Peter Evans, agora em modo espaçoso e paciente
Nome obrigatório do jazz contemporâneo, Peter Evans traz pela primeira vez a Portugal o seu septeto, formação com que se apresenta por estes dias na Casa da Música e no Teatro Maria Matos.
Na primeira semana de Outubro, no The Stone, a sala de concertos de John Zorn em Nova Iorque, Peter Evans fez uma residência nos moldes habituais daquela casa e ocupou o palco várias noites consecutivas com projectos diferentes.
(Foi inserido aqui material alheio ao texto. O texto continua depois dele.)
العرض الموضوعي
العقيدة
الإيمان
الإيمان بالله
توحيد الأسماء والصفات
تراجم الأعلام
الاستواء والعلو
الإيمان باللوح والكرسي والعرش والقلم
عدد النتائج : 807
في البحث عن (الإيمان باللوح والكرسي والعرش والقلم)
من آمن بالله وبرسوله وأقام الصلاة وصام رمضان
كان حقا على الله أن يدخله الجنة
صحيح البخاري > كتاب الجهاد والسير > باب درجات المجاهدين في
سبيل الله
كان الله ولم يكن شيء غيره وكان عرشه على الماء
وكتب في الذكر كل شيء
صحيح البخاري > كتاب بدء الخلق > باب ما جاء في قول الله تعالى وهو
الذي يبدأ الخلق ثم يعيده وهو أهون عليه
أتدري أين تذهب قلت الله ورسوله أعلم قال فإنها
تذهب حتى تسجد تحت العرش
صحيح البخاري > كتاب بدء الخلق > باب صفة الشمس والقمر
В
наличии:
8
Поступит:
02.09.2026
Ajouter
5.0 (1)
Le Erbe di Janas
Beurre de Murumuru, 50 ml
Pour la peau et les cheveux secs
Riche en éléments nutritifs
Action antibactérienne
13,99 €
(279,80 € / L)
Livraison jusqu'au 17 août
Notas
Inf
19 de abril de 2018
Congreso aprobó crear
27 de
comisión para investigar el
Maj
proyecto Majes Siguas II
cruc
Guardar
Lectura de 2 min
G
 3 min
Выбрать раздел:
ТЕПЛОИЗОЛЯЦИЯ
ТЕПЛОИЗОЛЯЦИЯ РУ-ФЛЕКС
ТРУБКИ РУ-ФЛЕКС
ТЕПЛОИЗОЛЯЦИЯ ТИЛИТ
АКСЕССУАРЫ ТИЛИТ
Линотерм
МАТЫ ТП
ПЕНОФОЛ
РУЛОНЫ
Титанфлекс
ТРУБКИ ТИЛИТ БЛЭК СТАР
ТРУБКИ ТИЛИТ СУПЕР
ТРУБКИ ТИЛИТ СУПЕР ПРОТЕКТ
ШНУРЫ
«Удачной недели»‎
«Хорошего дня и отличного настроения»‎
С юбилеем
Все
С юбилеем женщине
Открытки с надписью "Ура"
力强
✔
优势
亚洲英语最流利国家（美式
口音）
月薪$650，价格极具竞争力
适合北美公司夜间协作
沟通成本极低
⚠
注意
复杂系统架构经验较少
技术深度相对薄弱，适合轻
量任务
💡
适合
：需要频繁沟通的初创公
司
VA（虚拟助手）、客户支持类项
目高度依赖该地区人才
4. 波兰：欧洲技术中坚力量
Tocou a solo, em duo, em trio, em quarteto e em septeto, tocou ao lado de cúmplices habituais e de músicos novos com quem está a lançar novos projectos. “Foi como um corte transversal de toda a minha carreira numa só semana”, ri-se ao telefone com o PÚBLICO. E foi uma pequena amostra dos muitos caminhos por que a energia de um dos mais estimulantes músicos do jazz contemporâneo se dispersa em permanência, desde a abordagem exploratória que sempre segue a solo até à música mais estruturada que empreende com o septeto com que se apresenta estas segunda e terça-feira na Casa da Música, Porto, e no Teatro Maria Matos, Lisboa, respectivamente.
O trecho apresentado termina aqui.